The potential deal would be among the largest US retail transactions in years, and the biggest US supermarket deal since the last time Albertsons changed hands in 2006, when it was bought by Supervalu, CVS Health Corp. and a group of investment firms for about $9.8 billion, according to data compiled by Bloomberg.
These talks come amid a dramatically different dealmaking landscape. Soaring food prices are a key driver behind inflation in the US, while industry consolidation has given top players in the space much greater market share. That could present a number of political and regulatory hurdles for this kind of tie-up, as politicians blame corporate greed for higher prices, while antitrust officials eye tougher merger rules.
“This is the type of transaction that really looks good on paper, but the actual practicality of achieving regulatory approval by the FTC could be difficult,” said Jennifer Bartashus, an analyst at Bloomberg Intelligence. “If you think about the store bases of the two respective entities, there is a lot of overlap in very competitive markets.”

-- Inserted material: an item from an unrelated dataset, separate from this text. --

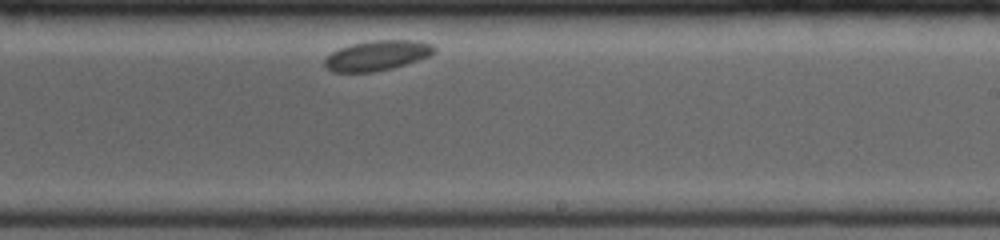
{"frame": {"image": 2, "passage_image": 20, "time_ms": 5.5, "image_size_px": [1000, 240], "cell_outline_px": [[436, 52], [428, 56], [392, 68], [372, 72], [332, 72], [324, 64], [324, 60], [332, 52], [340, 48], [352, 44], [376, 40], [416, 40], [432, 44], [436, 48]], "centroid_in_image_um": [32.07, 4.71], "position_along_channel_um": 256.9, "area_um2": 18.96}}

Nationwide, Kroger is the No. 2 grocery seller, with a 9.9% market share compared with Walmart Inc.’s almost 21%, according to Numerator. Albertsons is fourth with 5.7%.
The two companies have particularly similar footprints on the West Coast, according to Rupesh Parikh, an analyst at Oppenheimer & Co. That could set the stage for significant store divestitures in some parts of the country. One area with little overlap, however, is the Northeast, where Kroger has little presence.
A potential tie-up would give the combined entity increased purchasing power, a sprawling shopper-loyalty program and greater heft in technology investments as online grocery sales increase.
Boise, Idaho-based Albertsons has been studying options to boost growth, having seen sales gains during the Covid-19 pandemic cool at the same time as labor and logistics expenses have been rising.
Its shares rose as much as 14% on Thursday. The stock closed up 11.5% to $28.63 in New York trading Thursday, giving the company a market value of about $15.2 billion. Kroger rose 1.2% to $46.57, giving the company a market value of about $33.3 billion. The cost to protect Kroger debt against default also rose by the most in more than three years on the news.
Albertsons in February announced a strategic review of its businesses, which include the Acme, Tom Thumb and Shaw’s chains as well as its eponymous stores, that raised the prospect of potential disposals to help create value for shareholders. It also operates grocery chains such as Safeway, Jewel-Osco and Market Street.
The grocer is still almost 30% owned by Cerberus Capital Management, the New York private equity firm that first invested in the business in 2006. Albertsons emerged from Cerberus’s portfolio when it held an initial public offering in 2020
Cincinnati-based Kroger, meanwhile, grew less sharply than Albertsons through the coronavirus pandemic but has held on to more of its gains.